Inhibitory plasticity permits the recruitment of CA2 pyramidal neurons by CA3

ABSTRACT

Area CA2 is emerging as an important region for hippocampal memory formation. However, how CA2 pyramidal neurons (PNs) are engaged by intra-hippocampal inputs remains unclear. Excitatory transmission between CA3 and CA2 is strongly inhibited and is not plastic. We show in mice that different patterns of activity can in fact increase the excitatory drive between CA3 and CA2. We provide evidence that this effect is mediated by a long-term depression at inhibitory synapses (iLTD), as it is evoked by the same protocols and shares the same pharmacology. In addition, we show that the net excitatory drive of distal inputs is also increased following iLTD induction. The dis-inhibitory increase in excitatory drive is sufficient to allow CA3 inputs to evoke action potential firing in CA2 PNs. Thus, these data reveal that the output of CA2 PNs can be gated by the unique activity-dependent plasticity of inhibitory neurons in area CA2.

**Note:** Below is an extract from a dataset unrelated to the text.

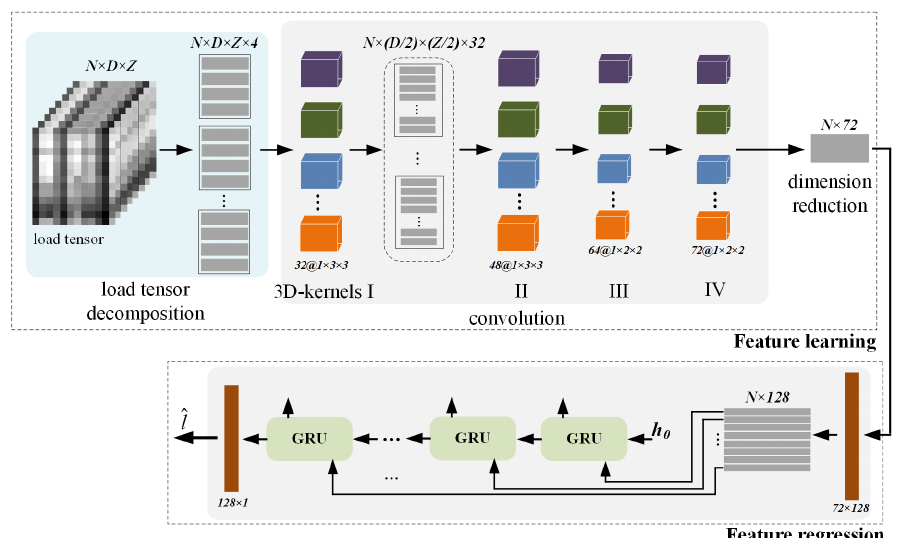
Figure 4. Illustration of the proposed forecasting model. In the feature learning module, the convolution stride of the frame direction is set to one, and the height and width direction are two, while the padding is “SAME”. Activation function selects the rectified linear unit (ReLU). The employed classical GRU [30] has a hidden layer of 128. Note that a typical size of load tensor matching this framework is 8 × 14 × 12, where “8” indicates that the load values at eight consecutive time points before the forecasted hour are adopted and “14” means that each time point contains data for fourteen consecutive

Significance Statement: Long overlooked, recent work has demonstrated that area CA2 of the hippocampus is a critical region for social memory and aggression. How area CA2 integrates in the hippocampal circuit is not understood. While CA2 pyramidal neurons (PNs) receive excitatory input from CA3 PNs, these inputs cannot drive action potentials in CA2 PNs because of a large feed-forward inhibition. Furthermore, CA2 PNs do not express long-term potentiation, so it is unclear if CA2 PNs can be engaged by CA3. We demonstrate that a unique activity-dependent plasticity of CA2 interneurons can increase the excitatory/inhibitory balance between CA3 and CA2 PNs and allow the recruitment of CA2 PNs. Therefore, our results reveal a mechanism by witch CA2 PNs can be engaged by CA3.